The youngest person convicted of a terrorism offence in the UK - who plotted to murder police in Australia on Anzac Day aged 14 - can be freed from jail, the Parole Board has ruled.
The 20-year-old, from Blackburn, who can only be identified as RXG, sent encrypted messages inciting an Australian to launch attacks in 2015.
He was jailed for life that year after admitting inciting terrorism overseas.
But the Parole Board now says it is "satisfied" he is suitable for release.
"After considering the circumstances of his offending, the progress made while in detention, and the evidence presented at the hearings, the panel was satisfied that RXG was suitable for release," the board said in a document detailing the decision.
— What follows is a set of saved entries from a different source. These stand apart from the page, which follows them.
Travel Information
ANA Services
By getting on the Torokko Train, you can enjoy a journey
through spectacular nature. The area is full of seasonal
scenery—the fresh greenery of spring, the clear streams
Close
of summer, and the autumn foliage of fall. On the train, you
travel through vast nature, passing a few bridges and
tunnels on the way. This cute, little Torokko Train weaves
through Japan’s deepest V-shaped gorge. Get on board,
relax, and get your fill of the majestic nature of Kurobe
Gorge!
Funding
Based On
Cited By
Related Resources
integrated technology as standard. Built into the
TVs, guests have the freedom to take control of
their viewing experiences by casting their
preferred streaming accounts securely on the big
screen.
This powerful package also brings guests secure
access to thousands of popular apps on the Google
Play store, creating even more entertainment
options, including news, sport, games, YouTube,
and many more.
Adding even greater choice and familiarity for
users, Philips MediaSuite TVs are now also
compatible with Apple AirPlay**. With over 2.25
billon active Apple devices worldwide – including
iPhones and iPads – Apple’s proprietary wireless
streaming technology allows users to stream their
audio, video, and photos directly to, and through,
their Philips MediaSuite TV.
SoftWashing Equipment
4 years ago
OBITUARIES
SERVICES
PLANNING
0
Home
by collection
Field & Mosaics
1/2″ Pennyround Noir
During his trial, the court heard how at the age of 14, the boy adopted an older persona in messages to alleged Australian jihadist Sevdet Besim, 18, instructing him to kill police officers at the remembrance parade.
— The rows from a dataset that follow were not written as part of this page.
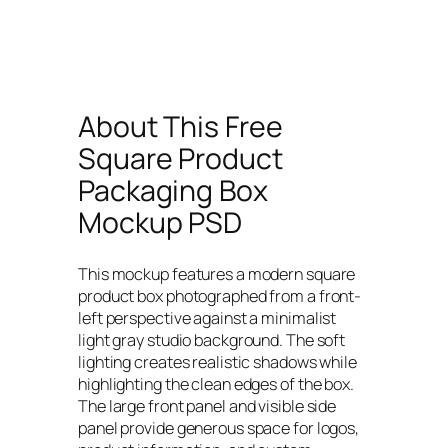
About This Free
Square Product
Packaging Box
Mockup PSD
This mockup features a modern square
product box photographed from a front-
left perspective against a minimalist
light gray studio background. The soft
lighting creates realistic shadows while
highlighting the clean edges of the box.
The large front panel and visible side
panel provide generous space for logos,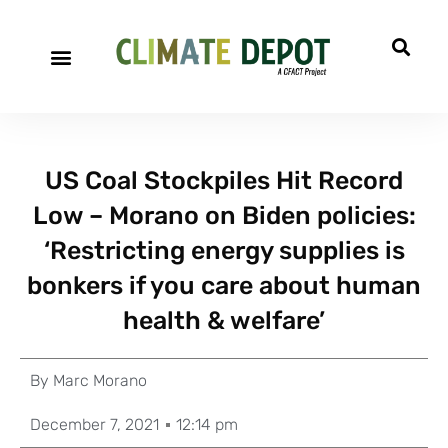
US Coal Stockpiles Hit Record
Low – Morano on Biden policies:
‘Restricting energy supplies is
bonkers if you care about human
health & welfare’
By
Marc Morano
December 7, 2021
12:14 pm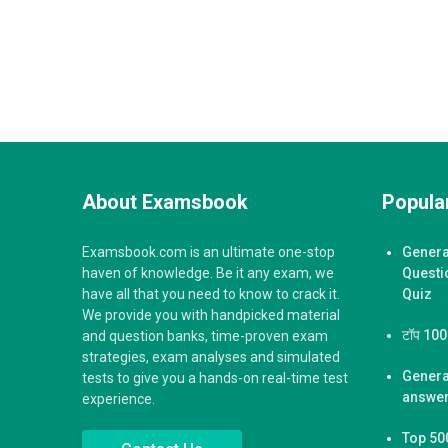
About Examsbook
Popular
Examsbook.com is an ultimate one-stop
Genera
haven of knowledge. Be it any exam, we
Questi
have all that you need to know to crack it.
Quiz
We provide you with handpicked material
टॉप 100 ज
and question banks, time-proven exam
strategies, exam analyses and simulated
Genera
tests to give you a hands-on real-time test
answer
experience.
Top 50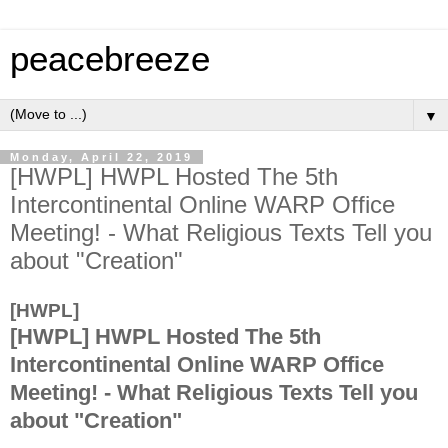
peacebreeze
▼
Monday, April 22, 2019
[HWPL] HWPL Hosted The 5th
Intercontinental Online WARP Office
Meeting! - What Religious Texts Tell you
about "Creation"
[HWPL]
[HWPL] HWPL Hosted The 5th
Intercontinental Online WARP Office
Meeting! - What Religious Texts Tell you
about "Creation"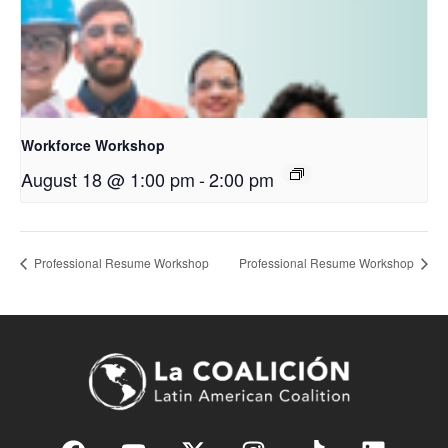
Workforce Workshop
August 18 @ 1:00 pm
-
2:00 pm
Professional Resume Workshop
Professional Resume Workshop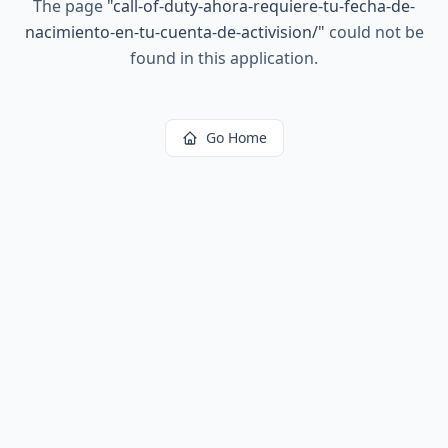
The page
"
call-of-duty-ahora-requiere-tu-fecha-de-
nacimiento-en-tu-cuenta-de-activision/
"
could not be
found in this application.
Go Home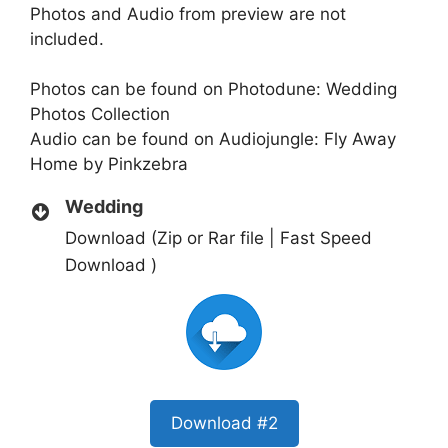
Photos and Audio from preview are not
included.
Photos can be found on Photodune:
Wedding
Photos Collection
Audio can be found on Audiojungle:
Fly Away
Home by Pinkzebra
Wedding
Download (Zip or Rar file | Fast Speed
Download )
Download #2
He sent thousands of messages suggesting Mr Besim get his "first taste of beheading" by attacking "a proper lonely person".
Australian police were alerted to the plot after British officers discovered material on the teenager's phone.
A written summary of the Parole Board decision reveals that two hearings took place to consider the decision - hearings that included evidence from RXG himself.
The summary records that "no-one at the hearing considered there to be a need for further time" in custody and that "all necessary work had been completed".
RXG, who became eligible for parole in October, is said to have "undertaken extensive specialist work in detention to address his offending behaviour, his understanding of Islam and to develop his level of maturity".
The Parole Board panel noted that "considerable progress that had been made", the summary records.
License conditions for the 20-year-old a requirement to live at designated address, wearing an electronic tag, and limits on his contacts, movements and activities.
A ban on identifying RXG, made when he was sentenced, would normally have expired on his 18th birthday, but a number of media organisations made representations to the High Court, arguing that he should be named.
But in 2019, the court ruled identifying him was likely to cause him "serious harm", and so granted him lifelong anonymity.
The decision taken by the judge, Dame Victoria Sharp, has only been made in a small number of cases.
In 2016, two brothers who had tortured other children in South Yorkshire were granted lifelong anonymity.
Lifelong anonymity under new identities was also been granted after release to Mary Bell, the Newcastle child killer; Maxine Carr, who obstructed police investigating the 2002 Soham murders by her partner Ian Huntley; and Jon Venables and Robert Thompson, who murdered Liverpool toddler James Bulger.